A gradual gutting of the nation’s meat inspection work force and authority in recent decades means that regulations and measures don’t catch even the unintentional introductions of these contaminants. In the first nine months of 2001, the U.S. Department of Agriculture announced 60 recalls totaling nearly 30 million pounds of meat.

Of course the Bushies turned this around, right?

Unless you’ve been living under a pile of pus meat by-products on the packing house floor, you’ve bet your sweet burger they didn’t. Packinghouse food safety has fallen through the microbe-covered floors:

In 2007, Consumer Reports found:

CR’s analysis of fresh, whole broilers bought nationwide revealed that 83 percent harbored campylobacter or salmonella, the leading bacterial causes of foodborne disease.

That’s a stunning increase from 2003, when we reported finding that 49 percent tested positive for one or both pathogens. Leading chicken producers have stabilized the incidence of salmonella, but spiral-shaped campylobacter has wriggled onto more chickens than ever

[snip]

Campylobacter was present in 81 percent of the chickens, salmonella in 15 percent; both bacteria in 13 percent. Only 17 percent had neither pathogen. That’s the lowest percentage of clean birds in all four of our tests since 1998, and far less than the 51 percent of clean birds we found for our 2003 report.

And this brings us back to how when know when our meat and poultry have shit in them.

We get sick.

Remember the lovely new HAACP system started under Big Dog and extended under the Bushies?

Under that system, the few Federal inspectors who actually get near a carcass in the slaughter house can look – but not sample – for bugs.

“These plants look like drive-through car washes: The car enters with fecal material inside and out, and it leaves all pretty and shiny on the outside. But what about the inside? In a HIMP plant, no one is looking at the inside,” said Delmer Jones, president of the National Joint Council of Food Inspection Locals, the union for federal meat inspectors. “Instead of addressing that problem, the USDA would rather spend millions of taxpayer dollars telling consumers how great the outside of the car looks.”
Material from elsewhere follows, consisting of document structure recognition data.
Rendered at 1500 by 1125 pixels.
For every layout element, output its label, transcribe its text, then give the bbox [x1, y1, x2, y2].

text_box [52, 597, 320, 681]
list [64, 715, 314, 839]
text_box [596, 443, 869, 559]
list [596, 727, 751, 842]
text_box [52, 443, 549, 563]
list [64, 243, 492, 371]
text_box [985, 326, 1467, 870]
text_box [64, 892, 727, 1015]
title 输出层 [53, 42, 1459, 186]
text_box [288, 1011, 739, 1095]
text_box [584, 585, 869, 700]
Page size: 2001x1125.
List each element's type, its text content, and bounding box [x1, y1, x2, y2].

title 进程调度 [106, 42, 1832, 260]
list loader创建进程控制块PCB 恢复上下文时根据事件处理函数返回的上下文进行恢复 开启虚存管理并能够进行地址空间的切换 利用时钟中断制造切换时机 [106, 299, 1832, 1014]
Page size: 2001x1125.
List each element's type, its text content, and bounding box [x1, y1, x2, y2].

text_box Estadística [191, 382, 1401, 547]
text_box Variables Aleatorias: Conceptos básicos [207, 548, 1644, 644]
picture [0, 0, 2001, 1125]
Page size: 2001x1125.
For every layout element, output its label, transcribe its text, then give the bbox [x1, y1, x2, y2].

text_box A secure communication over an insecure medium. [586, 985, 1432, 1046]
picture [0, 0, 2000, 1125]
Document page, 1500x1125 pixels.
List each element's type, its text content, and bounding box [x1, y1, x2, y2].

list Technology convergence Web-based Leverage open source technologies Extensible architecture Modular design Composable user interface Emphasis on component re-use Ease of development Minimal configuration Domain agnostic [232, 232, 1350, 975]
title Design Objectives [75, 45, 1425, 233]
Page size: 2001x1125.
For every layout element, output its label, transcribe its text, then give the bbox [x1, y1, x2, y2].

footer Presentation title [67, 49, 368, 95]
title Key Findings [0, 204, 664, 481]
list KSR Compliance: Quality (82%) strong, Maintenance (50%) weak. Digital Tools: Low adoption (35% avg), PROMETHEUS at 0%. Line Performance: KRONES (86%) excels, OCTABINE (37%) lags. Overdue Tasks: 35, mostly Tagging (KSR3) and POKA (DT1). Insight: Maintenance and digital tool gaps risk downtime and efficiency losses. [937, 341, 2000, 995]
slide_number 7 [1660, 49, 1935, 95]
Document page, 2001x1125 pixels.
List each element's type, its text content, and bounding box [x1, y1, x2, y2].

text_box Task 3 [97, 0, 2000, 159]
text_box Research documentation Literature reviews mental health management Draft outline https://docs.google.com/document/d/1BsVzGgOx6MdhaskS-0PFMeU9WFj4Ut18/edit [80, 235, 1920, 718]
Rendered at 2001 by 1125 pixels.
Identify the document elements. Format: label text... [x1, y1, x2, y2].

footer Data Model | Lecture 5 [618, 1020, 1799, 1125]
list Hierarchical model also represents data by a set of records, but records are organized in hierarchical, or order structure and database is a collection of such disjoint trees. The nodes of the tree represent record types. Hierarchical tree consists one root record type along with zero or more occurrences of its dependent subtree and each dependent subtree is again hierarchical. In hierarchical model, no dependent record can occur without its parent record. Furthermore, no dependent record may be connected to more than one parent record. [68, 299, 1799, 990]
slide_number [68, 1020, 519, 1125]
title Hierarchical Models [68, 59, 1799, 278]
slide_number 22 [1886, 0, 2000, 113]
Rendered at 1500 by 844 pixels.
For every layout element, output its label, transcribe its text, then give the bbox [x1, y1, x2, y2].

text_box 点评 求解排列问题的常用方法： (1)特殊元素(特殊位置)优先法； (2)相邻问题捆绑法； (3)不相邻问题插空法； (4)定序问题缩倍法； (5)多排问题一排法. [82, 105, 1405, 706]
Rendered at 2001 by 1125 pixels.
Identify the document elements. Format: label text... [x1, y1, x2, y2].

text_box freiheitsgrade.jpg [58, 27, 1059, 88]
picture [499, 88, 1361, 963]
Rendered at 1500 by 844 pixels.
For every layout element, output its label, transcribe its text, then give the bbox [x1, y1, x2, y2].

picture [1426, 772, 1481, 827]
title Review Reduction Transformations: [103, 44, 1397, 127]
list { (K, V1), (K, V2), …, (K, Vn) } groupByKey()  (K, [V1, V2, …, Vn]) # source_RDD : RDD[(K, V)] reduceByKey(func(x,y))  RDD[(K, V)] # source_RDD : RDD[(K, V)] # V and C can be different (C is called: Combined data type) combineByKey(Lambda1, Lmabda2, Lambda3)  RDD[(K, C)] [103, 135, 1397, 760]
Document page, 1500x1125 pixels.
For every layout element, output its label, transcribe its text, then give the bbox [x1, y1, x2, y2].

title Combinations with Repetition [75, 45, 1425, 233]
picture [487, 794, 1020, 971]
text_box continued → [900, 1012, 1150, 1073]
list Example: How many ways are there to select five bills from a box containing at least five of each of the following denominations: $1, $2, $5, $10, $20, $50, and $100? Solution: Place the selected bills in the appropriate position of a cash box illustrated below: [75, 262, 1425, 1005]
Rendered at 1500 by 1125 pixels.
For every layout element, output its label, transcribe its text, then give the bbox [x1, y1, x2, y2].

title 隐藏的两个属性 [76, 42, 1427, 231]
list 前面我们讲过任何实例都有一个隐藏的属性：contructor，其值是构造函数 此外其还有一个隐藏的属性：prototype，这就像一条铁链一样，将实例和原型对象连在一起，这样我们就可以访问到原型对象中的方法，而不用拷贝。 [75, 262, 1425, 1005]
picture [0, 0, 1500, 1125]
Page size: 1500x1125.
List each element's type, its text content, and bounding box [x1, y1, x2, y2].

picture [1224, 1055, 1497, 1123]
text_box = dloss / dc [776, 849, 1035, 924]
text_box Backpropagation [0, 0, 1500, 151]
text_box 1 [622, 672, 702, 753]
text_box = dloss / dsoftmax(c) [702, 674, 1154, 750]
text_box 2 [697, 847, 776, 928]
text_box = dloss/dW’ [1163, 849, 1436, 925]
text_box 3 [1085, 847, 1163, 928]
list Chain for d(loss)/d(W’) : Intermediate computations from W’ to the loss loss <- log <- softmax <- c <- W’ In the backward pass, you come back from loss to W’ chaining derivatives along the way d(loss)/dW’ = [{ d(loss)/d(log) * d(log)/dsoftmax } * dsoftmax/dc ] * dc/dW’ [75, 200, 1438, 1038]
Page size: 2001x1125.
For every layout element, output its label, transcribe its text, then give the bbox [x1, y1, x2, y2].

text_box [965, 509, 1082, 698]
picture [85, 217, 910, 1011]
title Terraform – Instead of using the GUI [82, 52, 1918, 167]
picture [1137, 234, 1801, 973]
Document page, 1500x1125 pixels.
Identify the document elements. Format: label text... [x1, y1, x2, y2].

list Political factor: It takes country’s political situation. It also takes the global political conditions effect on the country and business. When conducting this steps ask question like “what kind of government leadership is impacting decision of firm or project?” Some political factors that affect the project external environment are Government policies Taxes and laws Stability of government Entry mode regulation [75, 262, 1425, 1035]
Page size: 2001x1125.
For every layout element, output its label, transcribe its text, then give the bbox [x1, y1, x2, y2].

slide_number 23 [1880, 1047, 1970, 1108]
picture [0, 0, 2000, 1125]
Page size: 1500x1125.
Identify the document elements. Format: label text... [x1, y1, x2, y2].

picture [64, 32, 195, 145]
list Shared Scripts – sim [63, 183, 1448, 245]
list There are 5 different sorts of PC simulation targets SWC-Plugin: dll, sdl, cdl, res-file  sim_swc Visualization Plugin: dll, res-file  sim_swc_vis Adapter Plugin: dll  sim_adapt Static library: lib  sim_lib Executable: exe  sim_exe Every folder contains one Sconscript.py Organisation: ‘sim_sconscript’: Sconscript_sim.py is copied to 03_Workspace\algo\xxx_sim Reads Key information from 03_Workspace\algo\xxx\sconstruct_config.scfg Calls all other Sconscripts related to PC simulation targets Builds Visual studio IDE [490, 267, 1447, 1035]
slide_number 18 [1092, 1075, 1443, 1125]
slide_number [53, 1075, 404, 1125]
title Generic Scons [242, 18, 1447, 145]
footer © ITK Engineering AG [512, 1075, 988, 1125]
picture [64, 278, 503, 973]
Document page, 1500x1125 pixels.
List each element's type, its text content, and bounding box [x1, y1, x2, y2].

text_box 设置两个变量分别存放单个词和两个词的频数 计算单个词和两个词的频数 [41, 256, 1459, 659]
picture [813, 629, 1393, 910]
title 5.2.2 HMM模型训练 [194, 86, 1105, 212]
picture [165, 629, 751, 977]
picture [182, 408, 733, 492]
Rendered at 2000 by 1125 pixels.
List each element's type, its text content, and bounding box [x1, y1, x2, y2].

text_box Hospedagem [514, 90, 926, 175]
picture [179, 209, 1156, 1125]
Added Hauter, “This program is just another attempt to deregulate a powerful industry, and just as with electricity deregulation, it’s the consumer who loses. Most consumers would be appalled to find out that the USDA has even considered reducing the meat inspection system to an industry honor system.”

That’s right – no bacterial sampling allowed by those pesky USDA inspectors – after all, they might actually find something.

They are allowed to eyeball the carcass. If they find a problem, can they stop the line or pull the carcass? Nope. They’re supposed to run down the production line and – wait for it – watch…

to see if the company’s people find it, too.

So instead of testing every carcass for shit in the packing house, the USDA tests them for shit in food using you – the public.